3.5. Determination of TPC
The TPC values were determined based on procedures reported by Singleton, Orthofer and Lamuela-Raventos [
49]. Briefly, a properly diluted sample (0.5 mL) was added to Folin-Ciocalteu reagent (0.2 mol/L, 2.5 mL). After 4 min, saturated sodium carbonate solution (about 75 g/L, 2 mL) was added to the mixture. The mixture was incubated at room temperature for 2 h, and then the absorbance was measured at 760 nm.
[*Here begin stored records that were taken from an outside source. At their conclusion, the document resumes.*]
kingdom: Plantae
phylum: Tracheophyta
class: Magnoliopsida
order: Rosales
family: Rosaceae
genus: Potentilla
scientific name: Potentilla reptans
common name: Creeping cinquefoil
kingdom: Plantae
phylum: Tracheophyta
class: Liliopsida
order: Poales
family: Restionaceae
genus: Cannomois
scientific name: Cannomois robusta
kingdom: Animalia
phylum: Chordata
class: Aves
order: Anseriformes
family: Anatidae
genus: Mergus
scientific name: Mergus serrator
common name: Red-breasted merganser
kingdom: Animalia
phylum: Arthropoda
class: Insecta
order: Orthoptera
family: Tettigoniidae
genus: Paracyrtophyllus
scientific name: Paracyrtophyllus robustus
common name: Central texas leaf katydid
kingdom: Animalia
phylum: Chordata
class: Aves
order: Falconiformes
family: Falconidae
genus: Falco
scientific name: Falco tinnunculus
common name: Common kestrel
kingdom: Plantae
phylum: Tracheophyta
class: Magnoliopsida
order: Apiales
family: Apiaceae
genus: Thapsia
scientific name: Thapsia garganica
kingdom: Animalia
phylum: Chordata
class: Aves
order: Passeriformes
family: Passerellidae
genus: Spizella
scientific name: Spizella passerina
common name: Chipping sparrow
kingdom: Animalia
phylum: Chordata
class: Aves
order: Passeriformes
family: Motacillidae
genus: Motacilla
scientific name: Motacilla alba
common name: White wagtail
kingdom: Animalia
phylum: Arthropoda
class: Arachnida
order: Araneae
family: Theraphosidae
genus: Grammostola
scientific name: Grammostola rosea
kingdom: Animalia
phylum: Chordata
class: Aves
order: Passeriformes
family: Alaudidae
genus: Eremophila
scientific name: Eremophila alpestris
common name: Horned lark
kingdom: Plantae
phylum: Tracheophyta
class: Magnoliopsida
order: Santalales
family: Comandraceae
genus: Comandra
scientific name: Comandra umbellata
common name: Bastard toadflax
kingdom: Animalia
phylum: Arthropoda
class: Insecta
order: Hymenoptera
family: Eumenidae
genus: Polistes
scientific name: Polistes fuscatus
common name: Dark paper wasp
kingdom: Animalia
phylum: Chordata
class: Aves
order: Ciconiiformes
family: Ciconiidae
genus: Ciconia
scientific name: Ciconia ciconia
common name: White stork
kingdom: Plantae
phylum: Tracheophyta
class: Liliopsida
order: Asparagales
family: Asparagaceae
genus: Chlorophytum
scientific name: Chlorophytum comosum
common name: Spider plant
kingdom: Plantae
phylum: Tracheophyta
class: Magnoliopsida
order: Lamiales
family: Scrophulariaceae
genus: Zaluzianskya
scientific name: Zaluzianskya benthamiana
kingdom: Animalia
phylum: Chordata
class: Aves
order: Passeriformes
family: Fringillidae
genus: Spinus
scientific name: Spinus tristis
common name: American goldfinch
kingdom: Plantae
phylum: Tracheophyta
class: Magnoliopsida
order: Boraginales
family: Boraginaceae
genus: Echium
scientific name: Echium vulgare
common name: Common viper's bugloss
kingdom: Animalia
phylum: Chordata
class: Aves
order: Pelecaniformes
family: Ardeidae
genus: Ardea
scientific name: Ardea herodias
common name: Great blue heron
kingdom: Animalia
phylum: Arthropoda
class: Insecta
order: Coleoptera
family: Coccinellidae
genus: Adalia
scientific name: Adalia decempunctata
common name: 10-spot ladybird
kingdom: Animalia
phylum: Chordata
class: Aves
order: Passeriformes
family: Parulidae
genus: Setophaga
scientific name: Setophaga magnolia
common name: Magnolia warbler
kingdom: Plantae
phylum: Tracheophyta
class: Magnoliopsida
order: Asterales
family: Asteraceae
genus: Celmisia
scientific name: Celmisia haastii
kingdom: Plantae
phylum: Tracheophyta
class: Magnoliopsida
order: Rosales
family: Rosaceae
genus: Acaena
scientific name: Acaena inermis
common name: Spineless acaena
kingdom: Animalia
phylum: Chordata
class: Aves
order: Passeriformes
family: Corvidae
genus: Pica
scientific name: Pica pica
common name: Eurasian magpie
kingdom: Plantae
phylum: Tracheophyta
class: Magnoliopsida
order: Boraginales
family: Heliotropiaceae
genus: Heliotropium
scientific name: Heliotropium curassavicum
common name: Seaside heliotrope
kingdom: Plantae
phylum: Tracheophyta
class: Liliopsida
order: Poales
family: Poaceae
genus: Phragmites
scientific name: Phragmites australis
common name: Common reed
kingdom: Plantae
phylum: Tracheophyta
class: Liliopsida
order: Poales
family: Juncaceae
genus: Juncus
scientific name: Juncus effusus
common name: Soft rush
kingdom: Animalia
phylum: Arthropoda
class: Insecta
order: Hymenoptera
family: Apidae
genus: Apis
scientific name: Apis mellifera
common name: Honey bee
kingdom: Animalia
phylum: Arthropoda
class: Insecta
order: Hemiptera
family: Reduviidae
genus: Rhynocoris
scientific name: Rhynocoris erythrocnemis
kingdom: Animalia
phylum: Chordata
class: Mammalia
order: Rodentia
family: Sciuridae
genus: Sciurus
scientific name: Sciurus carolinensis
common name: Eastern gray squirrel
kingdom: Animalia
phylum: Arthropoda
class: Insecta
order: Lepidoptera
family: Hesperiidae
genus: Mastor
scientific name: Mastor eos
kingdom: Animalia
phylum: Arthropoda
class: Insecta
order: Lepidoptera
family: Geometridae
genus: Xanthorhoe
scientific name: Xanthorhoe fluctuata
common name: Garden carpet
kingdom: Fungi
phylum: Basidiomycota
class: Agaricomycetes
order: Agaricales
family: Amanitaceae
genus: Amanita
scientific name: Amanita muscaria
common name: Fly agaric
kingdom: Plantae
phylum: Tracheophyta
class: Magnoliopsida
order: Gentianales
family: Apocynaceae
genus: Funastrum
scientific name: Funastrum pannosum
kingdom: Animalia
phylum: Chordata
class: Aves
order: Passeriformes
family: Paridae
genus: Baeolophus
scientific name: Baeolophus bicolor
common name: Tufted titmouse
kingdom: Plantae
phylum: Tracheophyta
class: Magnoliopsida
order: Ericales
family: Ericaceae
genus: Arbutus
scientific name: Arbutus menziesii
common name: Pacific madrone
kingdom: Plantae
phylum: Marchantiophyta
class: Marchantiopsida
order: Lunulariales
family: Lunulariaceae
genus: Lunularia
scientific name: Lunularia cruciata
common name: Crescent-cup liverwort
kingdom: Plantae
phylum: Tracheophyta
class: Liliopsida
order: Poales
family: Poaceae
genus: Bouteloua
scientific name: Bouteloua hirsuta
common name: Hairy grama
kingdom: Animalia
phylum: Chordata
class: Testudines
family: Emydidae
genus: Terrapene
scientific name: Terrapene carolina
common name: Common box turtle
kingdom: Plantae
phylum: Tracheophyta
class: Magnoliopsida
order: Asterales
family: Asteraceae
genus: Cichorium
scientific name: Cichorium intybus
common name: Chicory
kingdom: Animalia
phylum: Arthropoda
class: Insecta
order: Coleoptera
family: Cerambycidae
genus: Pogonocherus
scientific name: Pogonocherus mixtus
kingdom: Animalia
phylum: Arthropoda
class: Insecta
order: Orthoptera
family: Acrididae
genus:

The results were expressed as milligram gallic acid equivalent (mg GAE)/g FW of the grape peels or seeds.
3.6. Determination of TFC
The TFC values were determined according to the literature reported by Kalia et al. [
50]. Accordingly, a properly diluted sample (0.5 mL) was mixed with ethanol solution (95%,
v/v, 1.5 mL), AlCl
3 solution (10%,
w/v, 0.1 mL), potassium acetate solution (1 mol/L, 0.1 mL) and double distilled water (2.8 mL). The mixture was incubated for 30 min at room temperature, and then the absorbance was measured at 415 nm. The results were expressed as mg quercetin equivalent (mg QE)/g FW of the grape peels or seeds.
3.7. HPLC Analysis
The phenolic and flavonoid components in the samples were detected by HPLC-PDAD (photodiode array detector) based on the method reported by Cai et al. with small modifcations [
54]. In detail, the HPLC system included a Waters (Milford, MA, USA) 1525 binary HPLC pump separation module with an auto-injector and employed a Waters 2996 PDAD. Separation was carried out with an Agilent Zorbax Extend-C18 column (250 × 4.6 mm, 5 μm) at 40 °C with a gradient elution solution A, composed of formic acid solution (0.1%,
v/v), and solution B, methanol, which were routinely delivered at a flow rate of 0.8 mL/min according to the procedure: 0 min, 95% (A); 15 min, 80% (A); 20 min, 70% (A); 25 min, 63% (A); 40 min, 60% (A); 60 min, 50% (A); 65 min, 50% (A); 65.1 min, 95% (A); and 70 min, 95% (A). Fat-soluble, water-soluble and insoluble-bound fractions were combined together before sampling. The spectra were recorded between 200 and 600 nm to characterize the peak patterns. Phenolic and flavonoid components were identified by the retention time and UV-Vis spectra comparing with standards and quantified by the peak area under maximum absorption wavelength, and the results were expressed as mg/g FW of the grape peels or seeds.
3.8. Data Analysis
All tests were conducted in triplicate and the values were expressed as mean ± SD (standard deviation). Data analysis was performed using SPSS 22 (International Business Machines Corporation, Armonk, NY, USA) and Excel 2007 (Microsoft Corporation, Redmond, WA, USA).